Ce disque fut à l’époque le fruit de l’unique force créatrice - Roger Waters – d’une bande de jeunots qui se retrouvaient soudainement dans le star system, mais en panne d’inspiration et quasiment ruinés. Puis il fut l’étoile d’un système démesuré autour duquel gravitèrent des spectacles hors du commun et un film qui ne l’est pas moins. Les dommages collatéraux furent nombreux, et surtout relationnels. Philippe Gonin se veut exhaustif dans son approche du phénomène et traite The Wall sous tous ses aspects, du contexte dans lequel l’album a germé jusqu’à la tournée 2010-2013 de Waters. Avec toute son expertise de guitariste musicologue, il nous livre une grille de lecture très documentée, à la fois accessible et pointue, destinée autant au fan et au musicien qu’au simple curieux (qui sautera peut-être les considérations plus techniques). Il ne s’arrête évidemment pas au disque (dont chaque titre est minutieusement analysé en regard des textes et de la musique), mais s’intéresse à tout ce qui l’a accompagné : la difficile genèse, les conflits internes, la tournée, le film d’Alan Parker, le sort de Pink Floyd à l’issue d’un succès aussi important que dévastateur, et les multiples incarnations du mur après la séparation… Malgré une évidente admiration pour l’œuvre, Gonin n’est pas tendre avec le groupe et réussit à rester assez lucide sur The Wall, et notamment les deux égos surdimensionnés de Gilmour et Waters, ce qui évite l’écueil de l’hagiographie. L’analyse est solide, les avis personnels soigneusement argumentés. De nombreuses sources viennent étayer le propos, ce qui évitera peut-être aux pinailleurs de tout poil de se manifester cette fois-ci…

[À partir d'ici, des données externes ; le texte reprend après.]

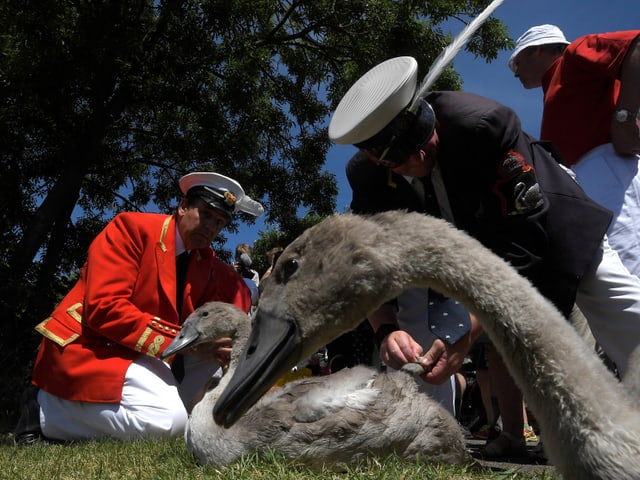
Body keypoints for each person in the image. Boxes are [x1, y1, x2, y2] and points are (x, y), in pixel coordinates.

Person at [328, 56, 640, 457]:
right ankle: (424, 440)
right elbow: (372, 263)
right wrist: (385, 331)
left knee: (619, 306)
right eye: (402, 159)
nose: (420, 158)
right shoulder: (367, 178)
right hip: (454, 253)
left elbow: (526, 241)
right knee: (414, 317)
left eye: (424, 140)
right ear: (375, 158)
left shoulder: (484, 123)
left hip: (546, 226)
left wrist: (469, 329)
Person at [13, 171, 264, 444]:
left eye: (219, 222)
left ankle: (169, 415)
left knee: (214, 355)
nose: (211, 226)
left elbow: (232, 302)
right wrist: (188, 344)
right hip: (91, 345)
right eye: (205, 213)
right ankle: (44, 411)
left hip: (142, 351)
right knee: (169, 423)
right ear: (182, 207)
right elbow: (104, 308)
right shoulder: (131, 229)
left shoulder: (204, 261)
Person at [508, 24, 640, 278]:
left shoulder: (574, 55)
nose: (515, 72)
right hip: (590, 191)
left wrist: (625, 117)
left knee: (631, 269)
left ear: (537, 50)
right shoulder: (556, 87)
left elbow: (636, 43)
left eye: (517, 61)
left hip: (612, 177)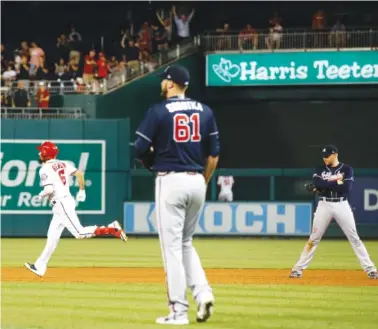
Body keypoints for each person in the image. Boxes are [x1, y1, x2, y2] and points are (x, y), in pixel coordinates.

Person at [134, 65, 220, 325]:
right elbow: (213, 155)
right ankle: (203, 293)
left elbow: (139, 147)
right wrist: (203, 181)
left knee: (171, 249)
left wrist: (152, 158)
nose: (162, 85)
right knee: (185, 243)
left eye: (164, 81)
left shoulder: (158, 111)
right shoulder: (205, 111)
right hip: (197, 181)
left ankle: (178, 312)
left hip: (170, 180)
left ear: (171, 84)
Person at [25, 141, 127, 277]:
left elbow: (49, 189)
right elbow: (79, 174)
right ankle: (40, 265)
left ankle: (112, 228)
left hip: (61, 204)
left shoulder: (44, 169)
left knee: (79, 233)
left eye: (41, 150)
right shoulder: (62, 163)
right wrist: (82, 190)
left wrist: (41, 195)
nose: (38, 153)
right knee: (52, 237)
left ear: (45, 153)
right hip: (65, 202)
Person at [290, 145, 378, 279]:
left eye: (327, 156)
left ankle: (371, 269)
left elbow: (346, 188)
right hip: (324, 204)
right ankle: (297, 269)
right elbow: (317, 183)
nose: (325, 158)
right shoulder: (319, 169)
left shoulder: (347, 169)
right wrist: (336, 181)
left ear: (335, 154)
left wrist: (323, 184)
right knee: (313, 239)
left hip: (342, 204)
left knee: (354, 237)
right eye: (324, 156)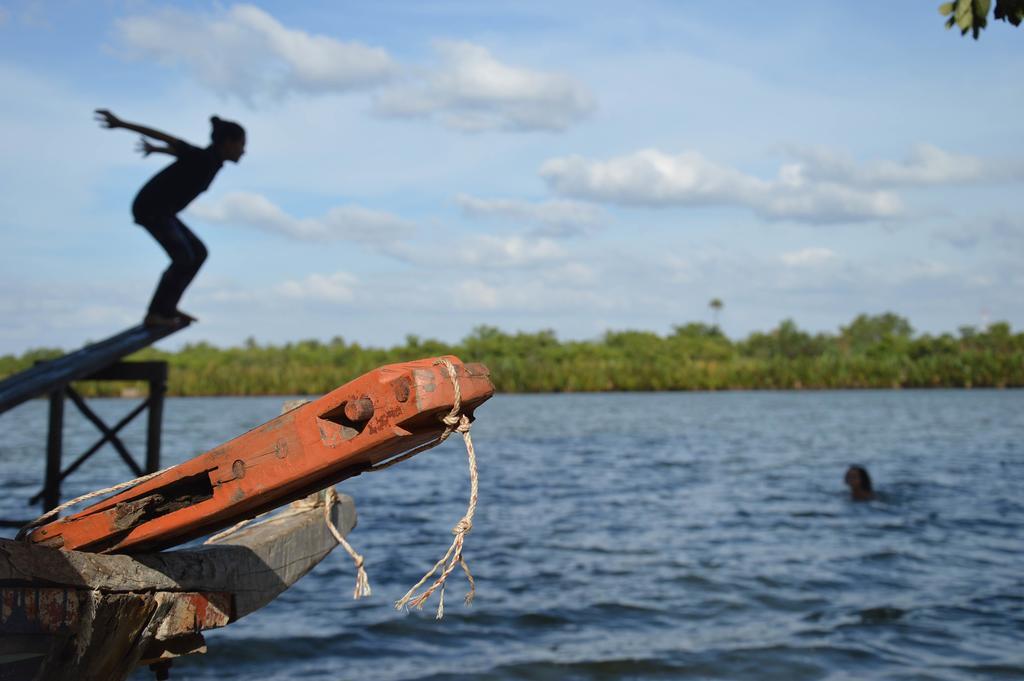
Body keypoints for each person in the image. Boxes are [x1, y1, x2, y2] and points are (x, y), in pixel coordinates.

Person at [95, 109, 246, 326]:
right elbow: (164, 136)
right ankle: (155, 314)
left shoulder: (209, 160)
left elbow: (176, 152)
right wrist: (122, 124)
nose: (244, 150)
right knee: (183, 257)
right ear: (228, 143)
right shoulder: (203, 157)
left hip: (163, 210)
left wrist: (156, 150)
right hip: (151, 207)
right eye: (241, 144)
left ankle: (167, 308)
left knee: (199, 253)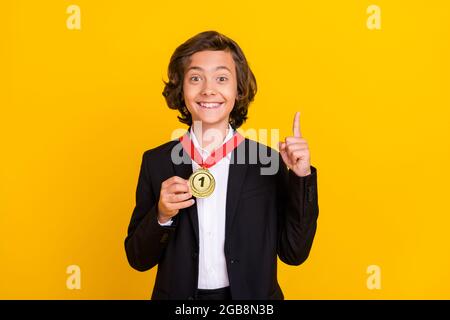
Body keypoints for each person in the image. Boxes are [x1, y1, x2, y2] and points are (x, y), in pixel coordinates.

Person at [124, 30, 319, 300]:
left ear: (238, 90)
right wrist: (162, 214)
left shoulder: (269, 162)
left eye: (222, 78)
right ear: (181, 89)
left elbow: (294, 253)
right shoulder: (156, 162)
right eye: (195, 78)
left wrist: (301, 176)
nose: (208, 89)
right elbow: (138, 258)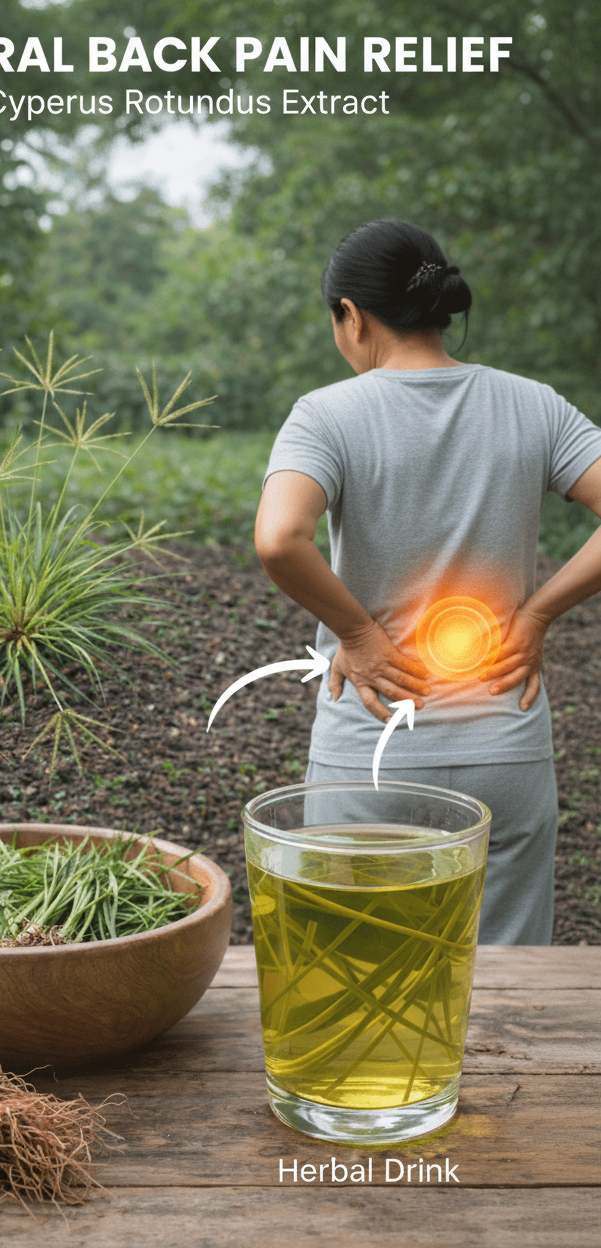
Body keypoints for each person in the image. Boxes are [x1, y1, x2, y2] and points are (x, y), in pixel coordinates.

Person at [255, 218, 601, 945]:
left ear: (351, 316)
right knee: (506, 989)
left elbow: (280, 539)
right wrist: (537, 616)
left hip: (370, 749)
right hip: (503, 744)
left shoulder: (326, 415)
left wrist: (357, 632)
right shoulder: (533, 403)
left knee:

Ce guide fort instructif (y compris pour les mordus de Pink Floyd) et très pédagogique (au point qu’il nous donnerait presque envie de revoir le film assommant de Parker) se déguste confortablement installé au fond d’un canapé, avec le disque en accompagnement, joué sur une installation digne de ce nom. On l’écoutera de préférence en version CD remastérisée, pour bien profiter de tous les petits détails succulents évoqués dans le livre, tout en ayant à portée de main la pochette au format 33 tours, pour les mêmes raisons.